## Short task
Please write out the lines of the items below exactly as they appear, from the line with "genus: Ottoschmidtia" through the final line of the items, including both.

## Given information
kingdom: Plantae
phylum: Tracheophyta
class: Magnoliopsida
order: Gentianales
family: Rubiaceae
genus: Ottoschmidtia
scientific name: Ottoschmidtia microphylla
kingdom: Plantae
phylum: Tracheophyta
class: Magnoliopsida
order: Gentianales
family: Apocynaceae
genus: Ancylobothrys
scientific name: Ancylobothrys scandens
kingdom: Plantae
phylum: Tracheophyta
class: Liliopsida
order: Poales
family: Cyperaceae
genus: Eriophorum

## Result of the task
genus: Ottoschmidtia
scientific name: Ottoschmidtia microphylla
kingdom: Plantae
phylum: Tracheophyta
class: Magnoliopsida
order: Gentianales
family: Apocynaceae
genus: Ancylobothrys
scientific name: Ancylobothrys scandens
kingdom: Plantae
phylum: Tracheophyta
class: Liliopsida
order: Poales
family: Cyperaceae
genus: Eriophorum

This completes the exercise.